Le ripercussioni devastanti della pandemia Coronavirus sul tessuto economico e poi anche sociale, se da un lato impongono equilibrio e lucidità, dall’altro richiedono la presenza operativa e collaborativa di chi riveste cariche pubbliche, a prescindere dalle responsabilità dei singoli. E mai come in questa occasione il dialogo e la collaborazione dovrebbero essere alla base dei rapporti fra i rappresentanti delle comunità locali. Ma pare che questo aspetto tocchi davvero poco Di Medio e la sua maggioranza. Circostanza, però, che non impedisce ai rappresentanti delle minoranze di farsi parte attiva e voce che interpreta i bisogni del territorio di Cassano, di molte categorie ed attività lavorative, fortemente penalizzate dalla drammatica situazione Covid-19.

Dopo aver scritto in maniera riservata già mesi or sono alla Di Medio al fine di offrirle collaborazione e non aver ricevuto ascolto né cenno alcuno di riscontro, comunque le opposizioni non conoscono soste continuando a fare la loro parte.

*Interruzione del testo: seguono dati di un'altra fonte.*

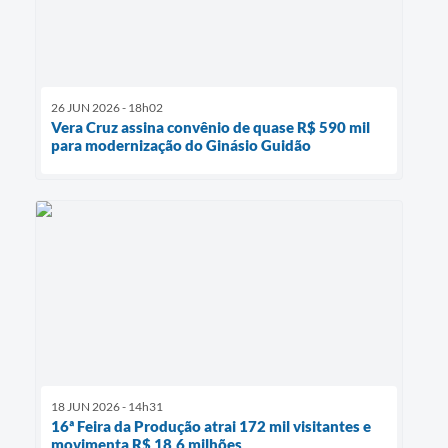
26 JUN 2026 - 18h02
Vera Cruz assina convênio de quase R$ 590 mil
para modernização do Ginásio Guidão
18 JUN 2026 - 14h31
16ª Feira da Produção atrai 172 mil visitantes e
movimenta R$ 18,6 milhões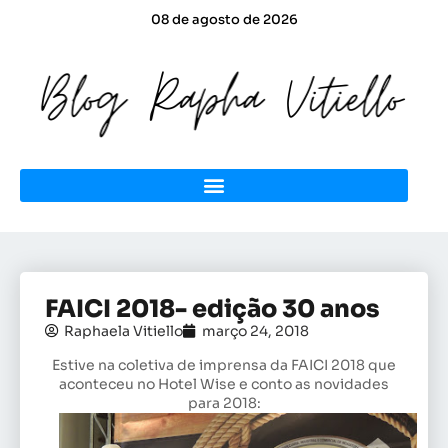
08 de agosto de 2026
FAICI 2018- edição 30 anos
Raphaela Vitiello
março 24, 2018
Estive na coletiva de imprensa da FAICI 2018 que
aconteceu no Hotel Wise e conto as novidades
para 2018:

Con questo spirito Santorsola, Lapadula e Del Re per i gruppi di opposizione hanno chiesto di affrontare, fra le altre, la questione tasse (tassa rifiuti e tosap, in primis), ma anche lavori pubblici (opere da anni ferme la palo!) nelle competenti Commissioni di cui fanno parte, vista la fortissima sofferenza delle attività produttive.

I gruppi di minoranza avrebbero voluto proporre alla Di Medio alcune azioni più incisive, come, ad esempio:

  1. differire la scadenza TARI da giugno almeno a Settembre
  2. applicare subito la agevolazioni/riduzioni della TARI (data la riduzione dei rifiuti prodotti)
  3. studiare forme di esenzione per la tassa di occupazione del suolo pubblico
  4. differire l’imposta sulla pubblicità
  5. IMU, essere pronti a recepire indicazioni del Governo e altre forme di esenzione, riduzione, compensazione, ma anche incentivi alle imprese

Le minoranze sono seriamente preoccupate dai riflessi economici di moltissime piccole attività artigianali e commerciali di Cassano. Si pensi ai bar, ristoranti, estetisti, parrucchieri, piccoli artigiani – solo per fare qualche esempio – che certamente non possono affrontare la crisi economica con i 600,00 euro ricevuti dalla Stato. Locazioni, utenze, rate da pagare e poi le tasse locali, non fanno dormire sonni tranquilli al tessuto socio-economico dell’Italia intera e, ovviamente, anche qui a Cassano.

L’auspicio è quello che possano individuarsi, da subito, misure a sostegno delle categorie economiche fortemente penalizzate dall’emergenza in atto. Noi della Minoranza ci crediamo! Tocca, ora, alla maggioranza dare il segnale per aprire il tavolo.